Assignment: Each line of the listing where "إماراتي" appears should be reported.

BEGIN

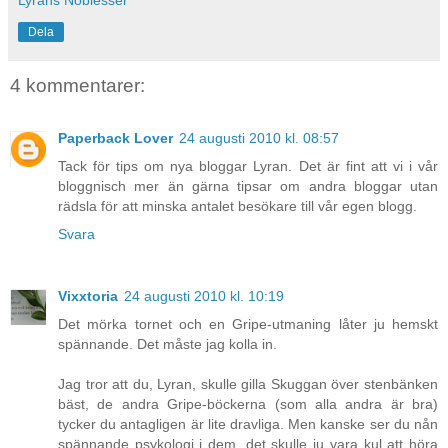
Lyrans Noblesser
Dela
4 kommentarer:
Paperback Lover
24 augusti 2010 kl. 08:57
Tack för tips om nya bloggar Lyran. Det är fint att vi i vår
bloggnisch mer än gärna tipsar om andra bloggar utan
rädsla för att minska antalet besökare till vår egen blogg.
Svara
Vixxtoria
24 augusti 2010 kl. 10:19
Det mörka tornet och en Gripe-utmaning låter ju hemskt
spännande. Det måste jag kolla in.
Jag tror att du, Lyran, skulle gilla Skuggan över stenbänken
bäst, de andra Gripe-böckerna (som alla andra är bra)
tycker du antagligen är lite dravliga. Men kanske ser du nån
spännande psykologi i dem, det skulle ju vara kul att höra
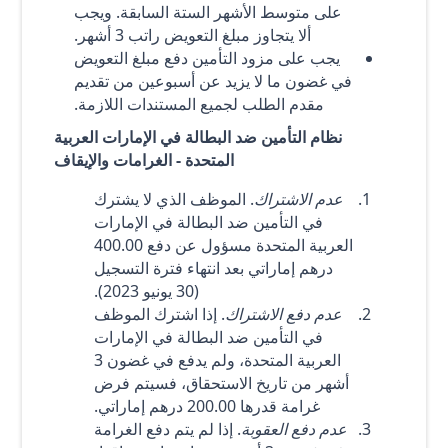
على متوسط الأشهر الستة السابقة. ويجب
ألا يتجاوز مبلغ التعويض راتب 3 أشهر.
يجب على مزود التأمين دفع مبلغ التعويض
في غضون ما لا يزيد عن أسبوعين من تقديم
مقدم الطلب لجميع المستندات اللازمة.
نظام التأمين ضد البطالة في الإمارات العربية
المتحدة - الغرامات والإيقاف
عدم الاشتراك
. الموظف الذي لا يشترك
في التأمين ضد البطالة في الإمارات
العربية المتحدة مسؤول عن دفع 400.00
درهم إماراتي بعد انتهاء فترة التسجيل
(30 يونيو 2023).
عدم دفع الاشتراك
. إذا اشترك الموظف
في التأمين ضد البطالة في الإمارات
العربية المتحدة، ولم يدفع في غضون 3
أشهر من تاريخ الاستحقاق، فسيتم فرض
غرامة قدرها 200.00 درهم إماراتي.
عدم دفع العقوبة
. إذا لم يتم دفع الغرامة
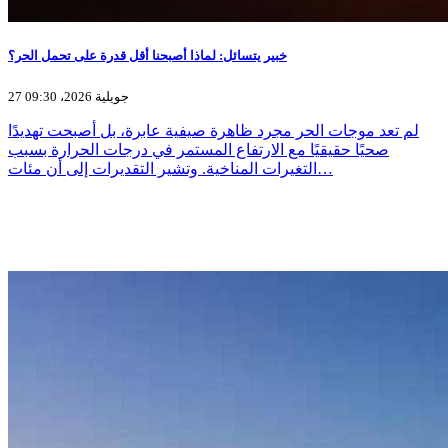
خبير يتسائل: لماذا أصبحنا أقل قدرة على تحمل الحر؟
27 جويلية 2026، 09:30
لم تعد موجات الحر مجرد ظاهرة صيفية عابرة، بل أصبحت تهديدًا
صحيًا حقيقيًا مع الارتفاع المستمر في درجات الحرارة بسبب
التغيرات المناخية. وتشير التقديرات إلى أن مئات…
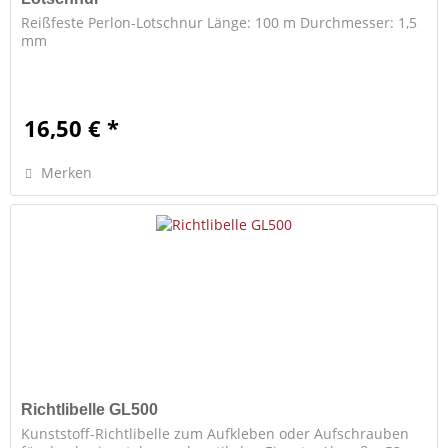
Reißfeste Perlon-Lotschnur Länge: 100 m Durchmesser: 1,5
mm
16,50 € *
Merken
Richtlibelle GL500
Kunststoff-Richtlibelle zum Aufkleben oder Aufschrauben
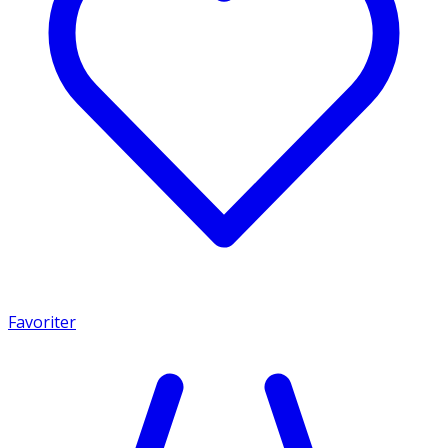
Favoriter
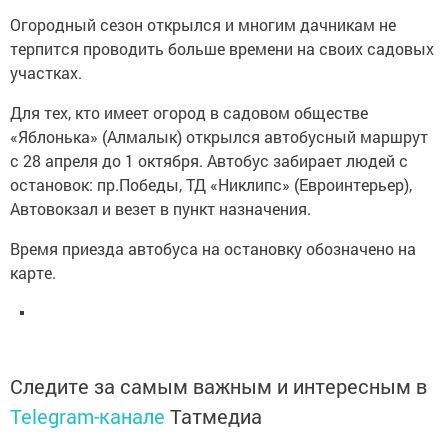
Огородный сезон открылся и многим дачникам не
терпится проводить больше времени на своих садовых
участках.
Для тех, кто имеет огород в садовом обществе
«Яблонька» (Алмалык) открылся автобусный маршрут
с 28 апреля до 1 октября. Автобус забирает людей с
остановок: пр.Победы, ТД «Никлипс» (Евроинтерьер),
Автовокзал и везет в пункт назначения.
Время приезда автобуса на остановку обозначено на
карте.
Следите за самым важным и интересным в
Telegram-канале
Татмедиа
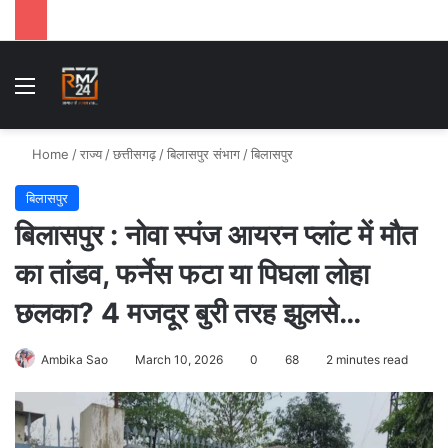
Menu
Se
Home
/
राज्य
/
छत्तीसगढ़
/
बिलासपुर संभाग
/
बिलासपुर
बिलासपुर
बिलासपुर : नोवा स्पंज आयरन प्लांट में मौत
का तांडव, फर्नेस फटा या पिघला लोहा
छलका? 4 मजदूर बुरी तरह झुलसे…
Ambika Sao
March 10, 2026
0
68
2 minutes read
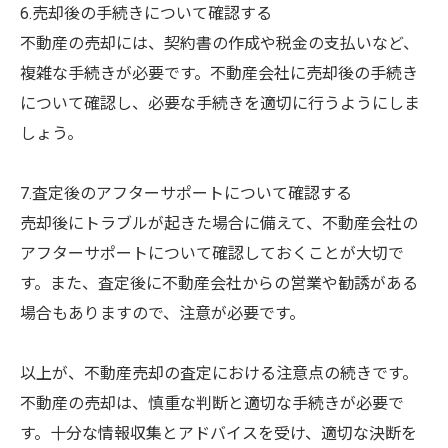
6.売却後の手続きについて確認する
不動産の売却には、契約書の作成や税金の支払いなど、
複雑な手続きが必要です。不動産会社に売却後の手続き
について確認し、必要な手続きを適切に行うようにしま
しょう。
7.査定後のアフターサポートについて確認する
売却後にトラブルが起きた場合に備えて、不動産会社の
アフターサポートについて確認しておくことが大切で
す。また、査定後に不動産会社からの営業や勧誘がある
場合もありますので、注意が必要です。
以上が、不動産売却の査定における注意点の続きです。
不動産の売却は、慎重な判断と適切な手続きが必要で
す。十分な情報収集とアドバイスを受け、適切な決断を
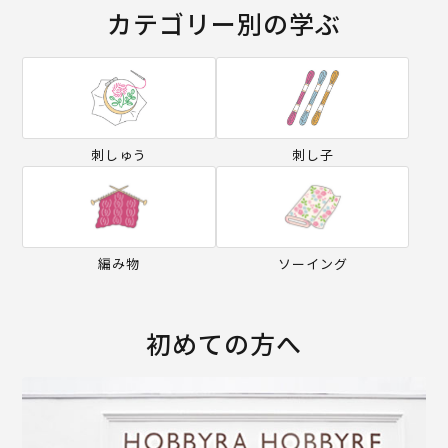
カテゴリー別の学ぶ
刺しゅう
刺し子
編み物
ソーイング
初めての方へ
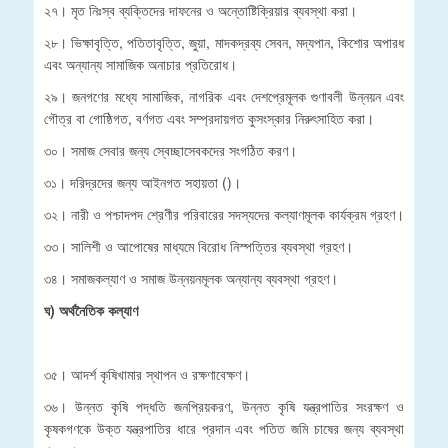
২৭। মৃত নিঃস্ব ব্যক্তিদের দাফনের ও অন্তোষ্টিক্রিয়ার ব্যবস্থা করা।
২৮। ভিক্ষাবৃত্তি, পতিতাবৃত্তি, জুয়া, মাদকদ্রব্য সেবন, মদ্যপান, কিশোর অপারধ
এবং অন্যান্য সামাজিক অনাচার প্রতিরোধ।
২৯। জনগণের মধ্যে সামাজিক, নাগরিক এবং দেশপ্রেমূলক গুণাবলী উন্নয়ন এবং
গৌত্র বা গোষ্ঠিগত, বর্ণগত এবং সম্প্রদায়গত কুসংস্কার নিরুৎসাহিত করা।
৩০। সমাজ সেবার জন্য স্বেচ্ছাসেবকদের সংগঠিত করণ।
৩১। দরিদ্রদের জন্য আইনগত সহায়তা ()।
৩২। নারী ও পশ্চাদপদ শ্রেণীর পরিবারের সদস্যদের কল্যাণমূলক কার্যক্রম গ্রহণ।
৩৩। সালিশী ও আপোষের মাধ্যমে বিরোধ নিস্পত্তির ব্যবস্থা গ্রহণ।
৩৪। সমাজকল্যাণ ও সমাজ উন্নয়নমূলক অন্যান্য ব্যবস্থা গ্রহণ।
ঘ) অর্থনৈতিক কল্যাণ
৩৫। আদর্শ কৃষিখামার স্থাপন ও রক্ষণাবেক্ষণ।
৩৬। উন্নত কৃষি পদ্ধতি জনপ্রিয়করণ, উন্নত কৃষি যন্ত্রপাতির সংরক্ষণ ও
কৃষকগণকে উক্ত যন্ত্রপাতির ধারে প্রদান এবং পতিত জমি চাষের জন্য ব্যবস্থা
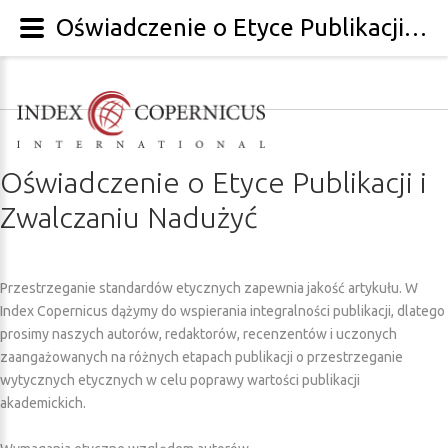
Oświadczenie o Etyce Publikacji i Zwalczaniu Nadużyć
Oświadczenie
o
Etyce
Publikacji
i
Zwalczaniu
Nadużyć
Przestrzeganie standardów etycznych zapewnia jakość artykułu. W
Index Copernicus dążymy do wspierania integralności publikacji, dlatego
prosimy naszych autorów, redaktorów, recenzentów i uczonych
zaangażowanych na różnych etapach publikacji o przestrzeganie
wytycznych etycznych w celu poprawy wartości publikacji
akademickich.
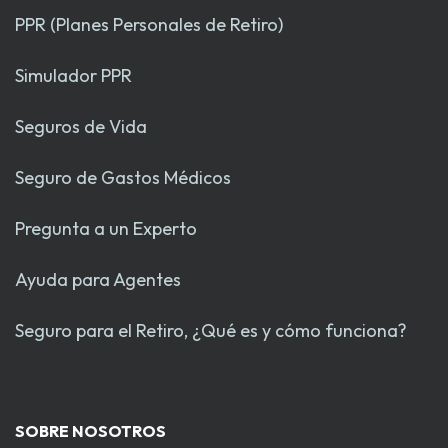
PPR (Planes Personales de Retiro)
Simulador PPR
Seguros de Vida
Seguro de Gastos Médicos
Pregunta a un Experto
Ayuda para Agentes
Seguro para el Retiro, ¿Qué es y cómo funciona?
SOBRE NOSOTROS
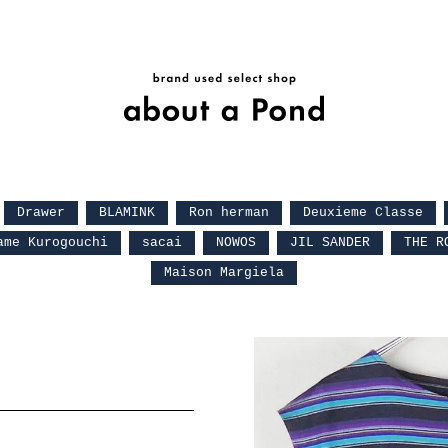
Drawer
BLAMINK
Ron herman
Deuxieme Classe
ame Kurogouchi
sacai
NOWOS
JIL SANDER
THE R
Maison Margiela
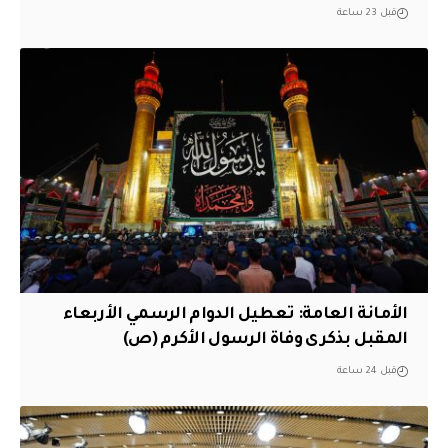
قبل 23 ساعة
الأمانة العامة: تعطيل الدوام الرسمي الأربعاء
المقبل بذكرى وفاة الرسول الأكرم (ص)
قبل 24 ساعة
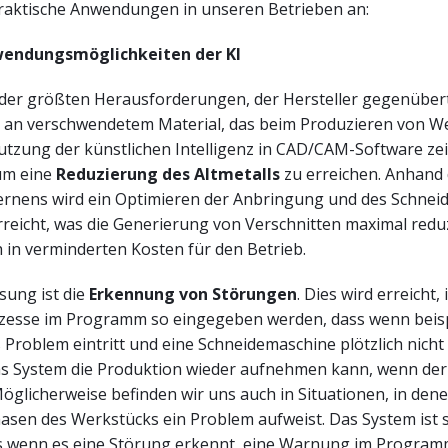
raktische Anwendungen in unseren Betrieben an:
wendungsmöglichkeiten der KI
e der größten Herausforderungen, der Hersteller gegenübert
an verschwendetem Material, das beim Produzieren von W
utzung der künstlichen Intelligenz in CAD/CAM-Software zeig
um eine
Reduzierung des Altmetalls
zu erreichen. Anhand
ernens wird ein Optimieren der Anbringung und des Schnei
reicht, was die Generierung von Verschnitten maximal reduz
h in verminderten Kosten für den Betrieb.
sung ist die
Erkennung von Störungen
. Dies wird erreicht,
ozesse im Programm so eingegeben werden, dass wenn beis
s Problem eintritt und eine Schneidemaschine plötzlich nich
das System die Produktion wieder aufnehmen kann, wenn der 
öglicherweise befinden wir uns auch in Situationen, in dene
asen des Werkstücks ein Problem aufweist. Das System ist 
ss wenn es eine Störung erkennt, eine Warnung im Progra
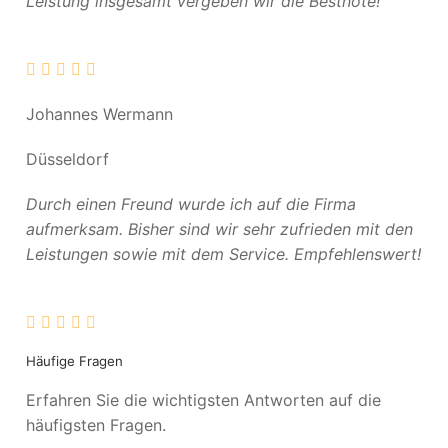
Leistung insgesamt vergeben wir die Bestnote!
Johannes Wermann
Düsseldorf
Durch einen Freund wurde ich auf die Firma
aufmerksam. Bisher sind wir sehr zufrieden mit den
Leistungen sowie mit dem Service. Empfehlenswert!
Häufige Fragen
Erfahren Sie die wichtigsten Antworten auf die
häufigsten Fragen.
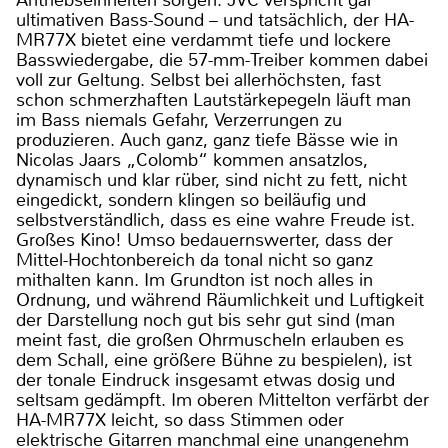
Antriebseinheiten sorgen. JVC verspricht gar
ultimativen Bass-Sound – und tatsächlich, der HA-
MR77X bietet eine verdammt tiefe und lockere
Basswiedergabe, die 57-mm-Treiber kommen dabei
voll zur Geltung. Selbst bei allerhöchsten, fast
schon schmerzhaften Lautstärkepegeln läuft man
im Bass niemals Gefahr, Verzerrungen zu
produzieren. Auch ganz, ganz tiefe Bässe wie in
Nicolas Jaars „Colomb“ kommen ansatzlos,
dynamisch und klar rüber, sind nicht zu fett, nicht
eingedickt, sondern klingen so beiläufig und
selbstverständlich, dass es eine wahre Freude ist.
Großes Kino! Umso bedauernswerter, dass der
Mittel-Hochtonbereich da tonal nicht so ganz
mithalten kann. Im Grundton ist noch alles in
Ordnung, und während Räumlichkeit und Luftigkeit
der Darstellung noch gut bis sehr gut sind (man
meint fast, die großen Ohrmuscheln erlauben es
dem Schall, eine größere Bühne zu bespielen), ist
der tonale Eindruck insgesamt etwas dosig und
seltsam gedämpft. Im oberen Mittelton verfärbt der
HA-MR77X leicht, so dass Stimmen oder
elektrische Gitarren manchmal eine unangenehm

END

Solution to this problem:
درهم إماراتي بعد انتهاء فترة التسجيل
غرامة قدرها 200.00 درهم إماراتي.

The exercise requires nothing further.